With the exception of 27-year-old Pigpen, who died in 1973, the remaining founding members stayed with the band until Garcia’s death in 1995. In September 1967, drummer Mickey Hart joined the act. With the passing of Grateful Dead guitarist Bob Weir on Jan. 10, 2026, only drummer Bill Kreutzmann survives the first four line-up.

Fans of the Grateful Dead are unlike fans of other rock, folk or blues bands, following them faithfully, recording, then carefully cataloguing and sharing every moment of every one of their over 2,000 concerts and in many cases, becoming life-long “Dead Heads.”
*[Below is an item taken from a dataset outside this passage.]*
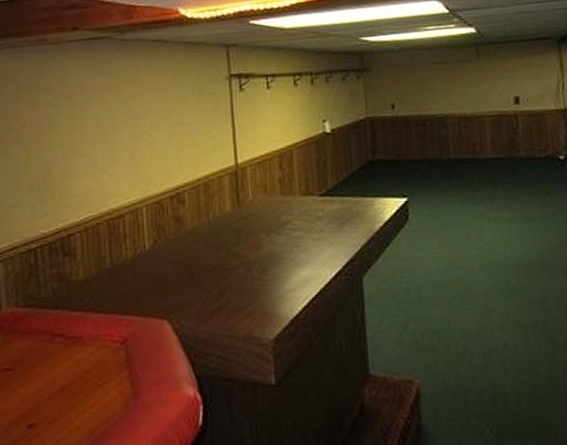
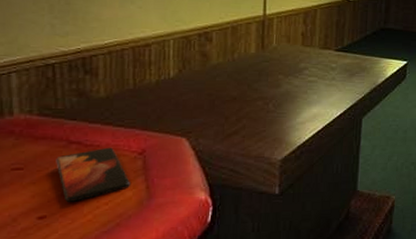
smartphone: none [42,337,115,407] -> present [56,147,130,203]

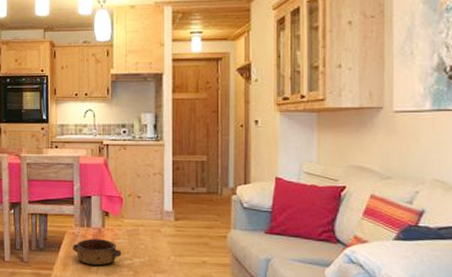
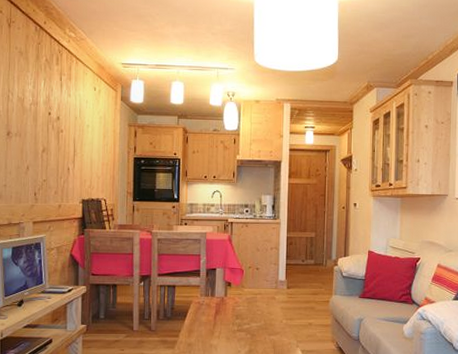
bowl: present [73,238,122,266] -> none [198,307,241,331]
A 1972 arena concert-goer admitted he was “confused about all the bare feet and mellow dead heads. Everyone is dancing like a chicken! They all know each other and they know the lyrics and they all know the chicken dance. By the end of the set, when I figured the concert had ended, I was completely perplexed as to how everyone knew all the songs and I had never heard even one ever before on the radio. It was a cult of a different feather. And I was a pigeon.”

The first Grateful Dead show was in San Jose on Dec. 4, 1965, at one of Ken Kesey’s Acid Tests. Owsley Stanley, the “Acid King” whose LSD supplied the Acid Tests and who, in early 1966, became the band’s financial backer, renting them a house on the fringes of Watts, Los Angeles, and buying them sound equipment. “We were living solely off of Owsley’s good graces at that time,” said Garcia. “His trip was he wanted to design equipment for us, and we were going to have to be in sort of a lab situation for him to do it.”
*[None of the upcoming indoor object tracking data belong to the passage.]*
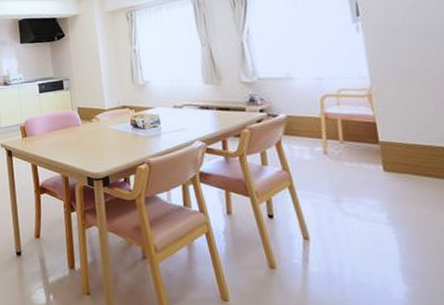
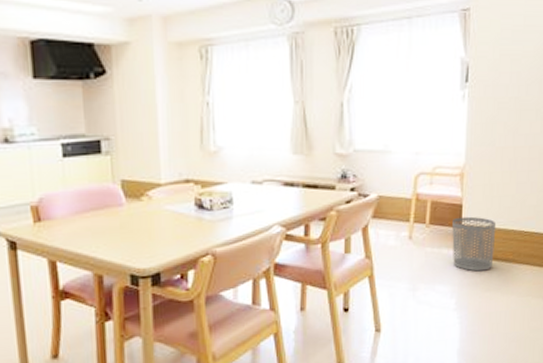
waste bin: none [368,133,424,187] -> present [452,216,497,272]

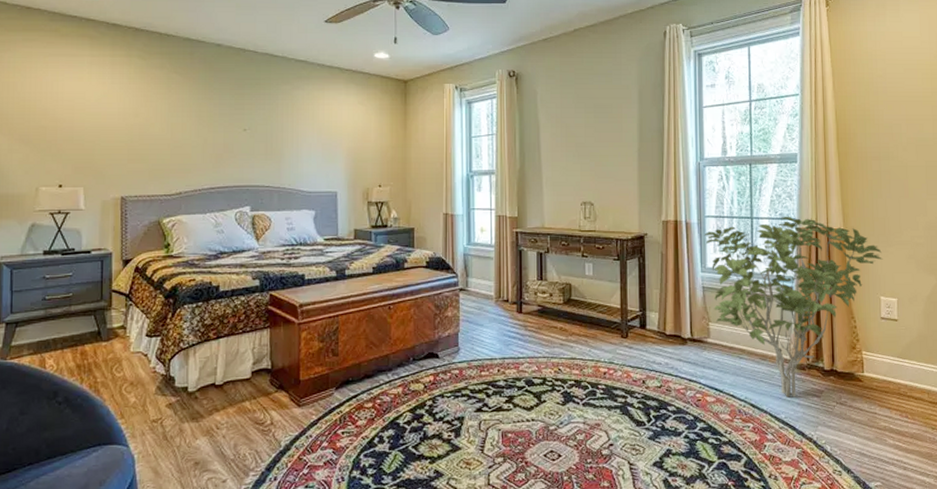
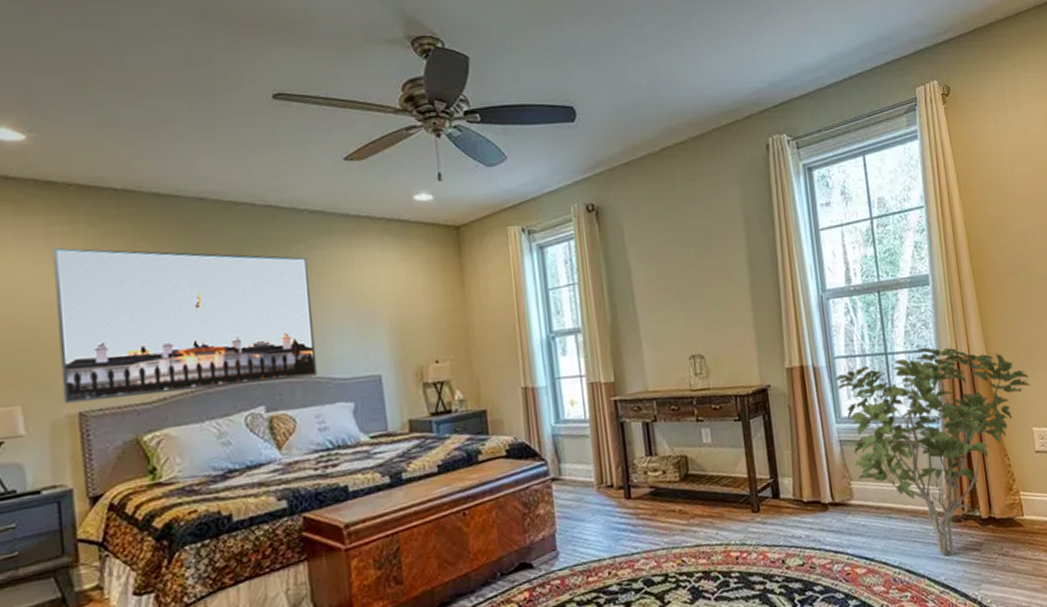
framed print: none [112,73,291,190] -> present [53,247,318,404]

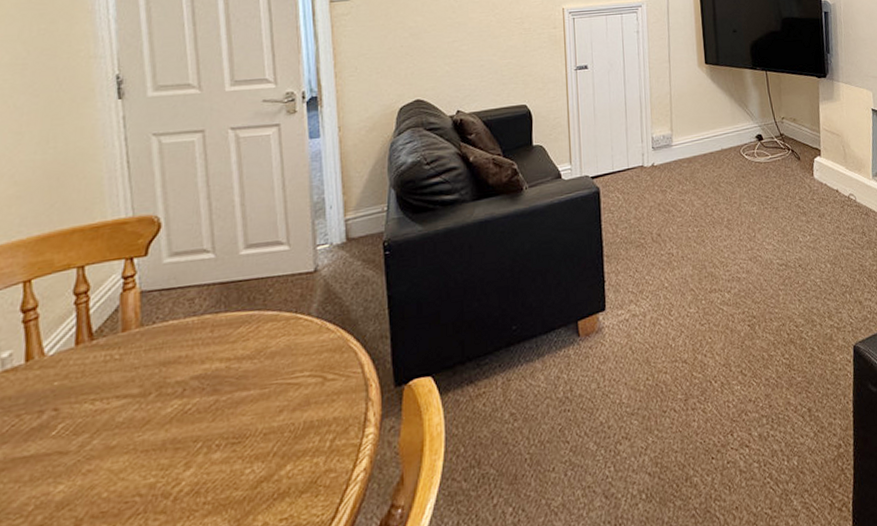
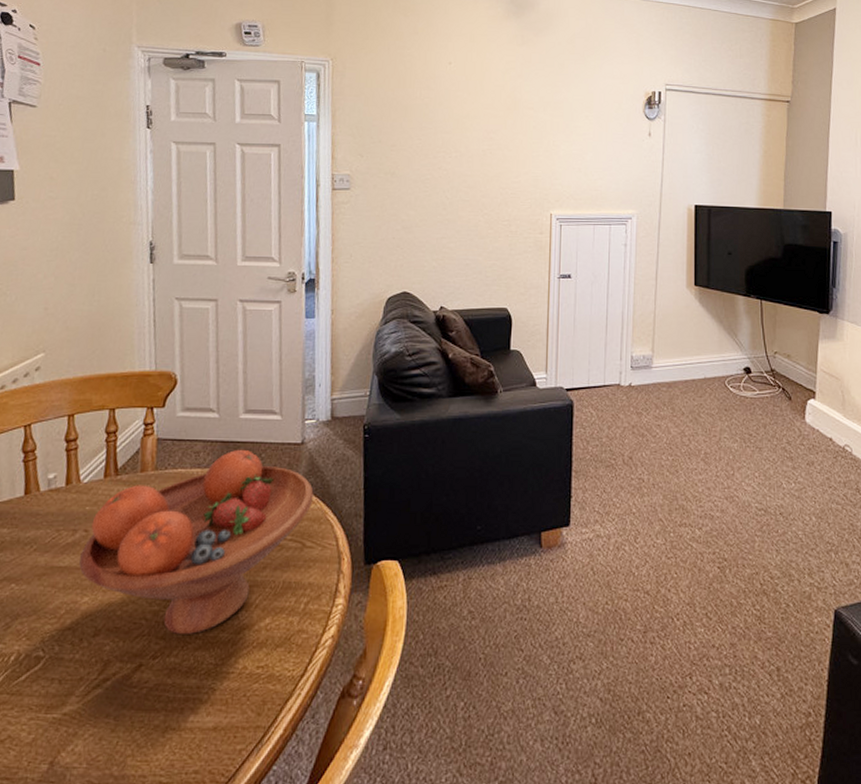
fruit bowl: none [49,287,332,505] -> present [79,449,314,634]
Their first 45, the Chuck Berry-influenced “Don’t Ease Me In” was on the tiny Bay Area Scorpio label in July 1966. Few were pressed, fewer now exist.
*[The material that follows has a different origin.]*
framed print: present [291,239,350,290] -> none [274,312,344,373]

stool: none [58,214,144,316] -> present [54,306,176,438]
Then came a major label signing, Warner Brothers Records issued their eponymously titled LP in April 1967, charting in Boston, Eugene and San Bernardino. From that LP, their first charting single, “The Golden Road (To Unlimited Devotion)” hit the Bay Area top 30 on April 1. The LP was notable for using the cover art work of Mantra-Rock Dance promotional poster advertising a major Jan. 29, 1967 Dead show at the Avalon Ballroom by the San Francisco Hare Krishna temple with Hare Krishna founder Bhaktivedanta Swami, poet Allen Ginsberg, bands Moby Grape and Big Brother and the Holding Company with Janis Joplin, donating proceeds to the temple.

The 1971 “American Beauty” LP featured two important Dead songs, “Sugar Magnolia” and “Truckin’”, getting plays on underground KPPC-FM in Pasadena. Released as singles, “Truckin’” charted on Nov. 27, 1971 and “Sugar Magnolia” on Feb. 3, 1973. A third Dead fan fave, Jerry Garcia’s “Sugaree” hit the Billboard Hot 100 in April 13, 1972, Garcia’s only charting single.

Following the Grateful Dead’s “Europe ‘72” tour, Pigpen’s health meant he could no longer tour with the band. His final concert was on June 17, 1972 at the Hollywood Bowl, dying on March 8, 1973, of complications from liver damage.

After their “Europe ‘72” LP charted in November on alternative FM, KNAC in Long Beach, the Dead made their first appearance at the Long Beach Arena on Nov. 15, 1972 performing Chuck Berry’s “The Promised Land” as well as Dead fan favorites, “Sugaree,” “Truckin’,” “Dark Star” and “Sugar Magnolia.”

On Dec. 12, 13 and 14, 1980 they returned to the Long Beach Arena, performing the next year on August 27 and 28, 1981. Recordings from these concerts circulated freely, fueling an expanding underground tape and vinyl economy. While artists such as Bob Dylan and Bruce Springsteen pursued legal action against bootleggers, the Grateful Dead took a different approach, tacitly allowing the marketplace of unofficial recordings to thrive.

On Nov. 16 and 17, 1985 the band returned to the Long Beach Arena.

After the top ten chart success of their single, “Touch Of Grey” in August 1987, they appeared on Nov. 13, 14 and 15 at the Long Beach Arena, again performing their starting point, “Don’t Ease Me In.” The final documented show at the arena was on December 10 and 11, 1988 showcasing three Dylan songs: “Knockin’ On Heaven’s Door,” “Queen Jane Approximately” and “Quinn The Eskimo (The Mighty Quinn).”

In 2015, Weir, Lesh, Kreutzmann, and Hart marked the band’s 50th anniversary in a series of concerts in Santa Clara, California, and Chicago that were billed as their last performances together.